また過去500年の間に20%縮小したとも言われています。2023年にはイタリアの経済省からの援助で、水を排水し地滑りを軽減するための井戸を設置したりしているそうです。
町の入口にあるポルタ・サンタ・マリア (Porta Santa Maria) から町に入っていきます。以前はポルタ・カーヴァ (Porta Cava) と呼ばれていましたが、近くにサンタ・マリアに捧げる教会ができたので、サンタ・マリア門と呼ばれるようになったそうです。
昔は入口が5つあって、門が2つあったそうですが現在は唯一残されたサンタ・マリア門から町へ入ることができます。


門を出ると、古い町並みがあります。
当時使用されていた家の多くは、今はB&Bなどの宿泊施設やレストランやショップに改装されています。宿泊する人は、スーツケースを転がしながら、連絡橋や階段を上っていたので大変そうでした。
町自体が小さいので、門から100mほどで、サン・ドナート広場 (Piazza San Donato) に着きます。
広場には、サン・ドナート教会 (Chiesa di San Donato) があります。元々は5世紀に古代の大聖堂が建設され、改修、再建されましたが、1695年の大きな地震で被害を受け、大聖堂はバニョレージョに移され、新しい教会が建設されました。古代のデザインを変更しないように再建されたそうです。教会内はシンプルで、装飾品も少ないなか、木製の十字架が印象的でした。
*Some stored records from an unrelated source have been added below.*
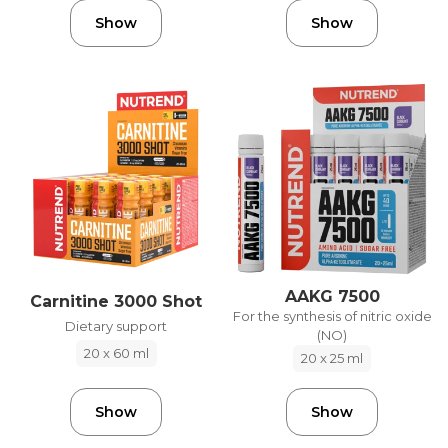
Show
Show
AAKG 7500
Carnitine 3000 Shot
For the synthesis of nitric oxide
Dietary support
(NO)
20 x 60 ml
20 x 25 ml
Show
Show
サン・ドナート広場から、さらに進んで行くと、詩人の庭園 (Il giardino del Poeta) があります。

写真の左下に写っている所が庭園ですが、寒い時期だったので、寂しい庭園になっていました。そして、庭園より目を惹かれたのが、壮大に広がる
カランキ渓谷 (Valle dei Calanchi) です。この渓谷も浸食、風の影響、地滑りや地震などで、日に日に姿を変えています。
詩人の庭園の入口から急な下り坂があるので、下っていくと、崖の下に着きます。
この崖の下に小さな洞窟があります。鉄格子があって中には入れませんが、牢獄のマドンナ礼拝堂があります。
この洞窟は、元々はエトルリア(紀元前8世紀から紀元前1世紀に中央イタリアに存在した都市国家)の墓であり、1965年の大地震で崩壊した牢獄の一部でもありました。その後、牢獄のマドンナ礼拝堂になったそうです。
崖の上にも建物が建っていますが、浸食が進んでいて、落ちてきそうで怖かったです。




礼拝堂をを見た後は、中心地に戻っていきます。
ドナート広場に、”Bel Vedere (見晴らしが良い)” の標識があったので見に行きました。ベルヴェデーレからは北にあるルブリアーノ (Lubriano) 方面を見晴らせます。浸食されいるのがわかります。
ベルヴェデーレからチヴィタを横に見ると、崖に1本の木があります。
数年後には、この木も崖の下に落ちているんだろうなと思うと、自然の脅威を感じました。
チヴィタ・ディ・バニョレーゼは、ずっと行ってみたかったので町の1つだったので、今回行ってみてよかったと思います。
公共交通機関では行きにくい場所にあり、車以外でチヴィタへ行く場合は、オルヴィエートからツアーなどもあるので、機会のある方は是非訪れて欲しいと思います。